=== WHAT THIS TASK INVOLVES ===
The word "punishment" marks the lines to keep; find each one in the data and copy it.

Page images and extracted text
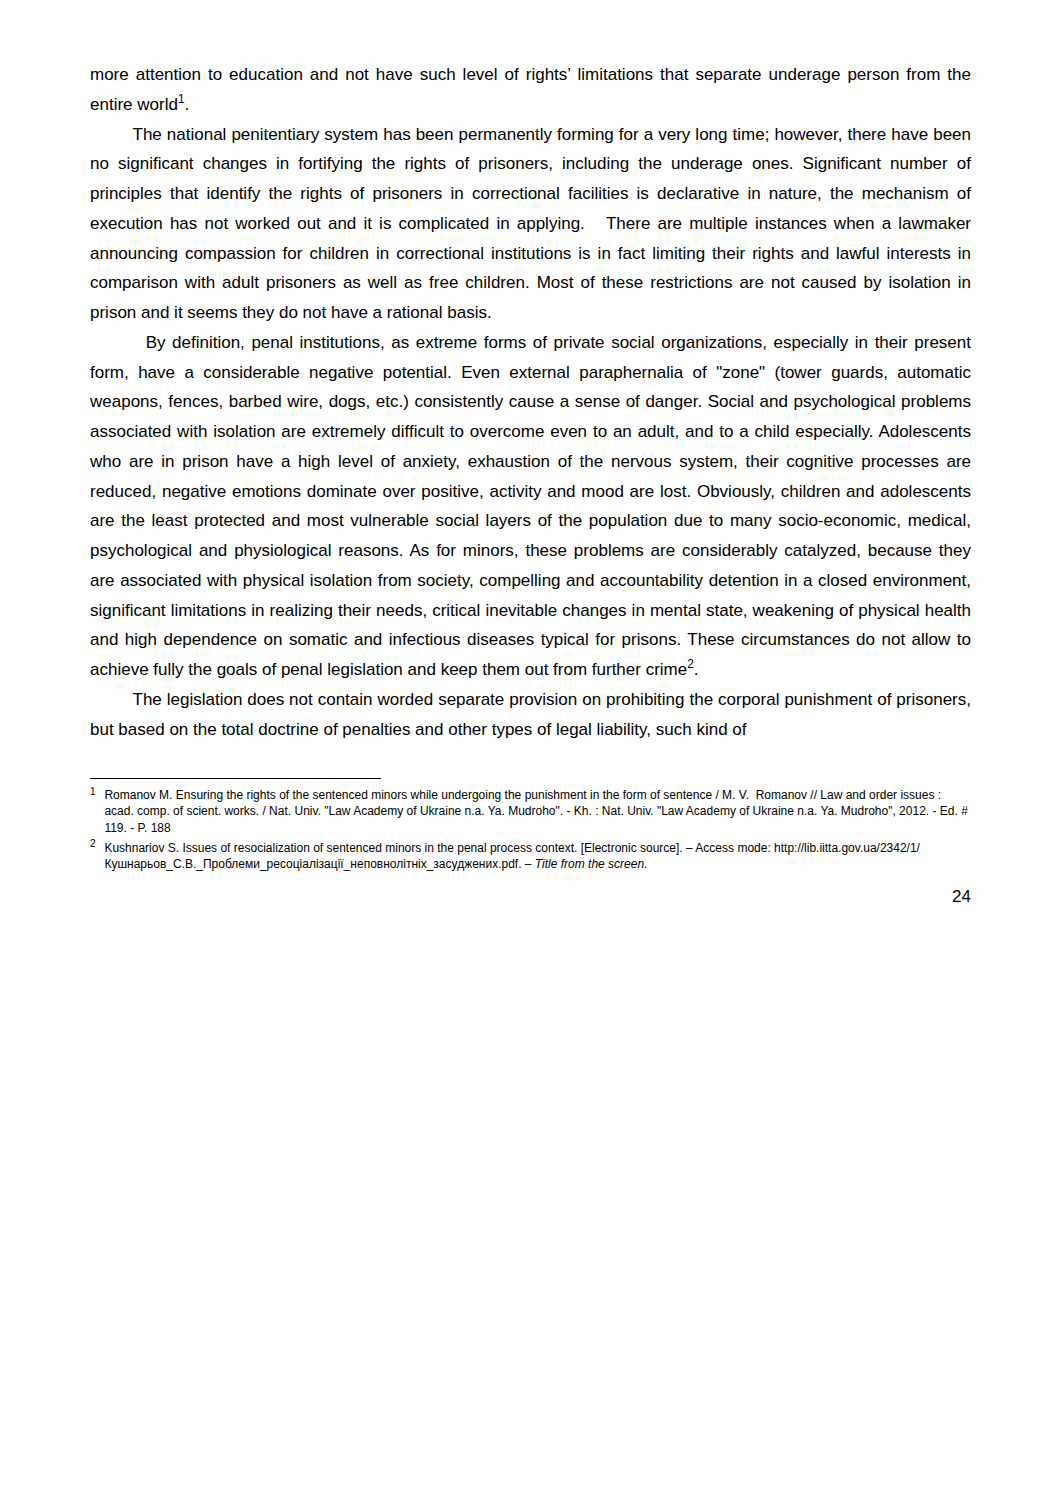more attention to education and not have such level of rights’ limitations that separate underage person from the entire world1.
The national penitentiary system has been permanently forming for a very long time; however, there have been no significant changes in fortifying the rights of prisoners, including the underage ones. Significant number of principles that identify the rights of prisoners in correctional facilities is declarative in nature, the mechanism of execution has not worked out and it is complicated in applying. There are multiple instances when a lawmaker announcing compassion for children in correctional institutions is in fact limiting their rights and lawful interests in comparison with adult prisoners as well as free children. Most of these restrictions are not caused by isolation in prison and it seems they do not have a rational basis.
By definition, penal institutions, as extreme forms of private social organizations, especially in their present form, have a considerable negative potential. Even external paraphernalia of "zone" (tower guards, automatic weapons, fences, barbed wire, dogs, etc.) consistently cause a sense of danger. Social and psychological problems associated with isolation are extremely difficult to overcome even to an adult, and to a child especially. Adolescents who are in prison have a high level of anxiety, exhaustion of the nervous system, their cognitive processes are reduced, negative emotions dominate over positive, activity and mood are lost. Obviously, children and adolescents are the least protected and most vulnerable social layers of the population due to many socio-economic, medical, psychological and physiological reasons. As for minors, these problems are considerably catalyzed, because they are associated with physical isolation from society, compelling and accountability detention in a closed environment, significant limitations in realizing their needs, critical inevitable changes in mental state, weakening of physical health and high dependence on somatic and infectious diseases typical for prisons. These circumstances do not allow to achieve fully the goals of penal legislation and keep them out from further crime2.
The legislation does not contain worded separate provision on prohibiting the corporal punishment of prisoners, but based on the total doctrine of penalties and other types of legal liability, such kind of
1 Romanov M. Ensuring the rights of the sentenced minors while undergoing the punishment in the form of sentence / M. V. Romanov // Law and order issues : acad. comp. of scient. works. / Nat. Univ. "Law Academy of Ukraine n.a. Ya. Mudroho". - Kh. : Nat. Univ. "Law Academy of Ukraine n.a. Ya. Mudroho", 2012. - Ed. # 119. - P. 188
2 Kushnariov S. Issues of resocialization of sentenced minors in the penal process context. [Electronic source]. – Access mode: http://lib.iitta.gov.ua/2342/1/Кушнарьов_С.В._Проблеми_ресоціалізації_неповнолітніх_засуджених.pdf. – Title from the screen.
24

=== SOLUTION FOR THIS TASK ===
The legislation does not contain worded separate provision on prohibiting the corporal punishment of prisoners, but based on the total doctrine of penalties and other types of legal liability, such kind of
1 Romanov M. Ensuring the rights of the sentenced minors while undergoing the punishment in the form of sentence / M. V. Romanov // Law and order issues : acad. comp. of scient. works. / Nat. Univ. "Law Academy of Ukraine n.a. Ya. Mudroho". - Kh. : Nat. Univ. "Law Academy of Ukraine n.a. Ya. Mudroho", 2012. - Ed. # 119. - P. 188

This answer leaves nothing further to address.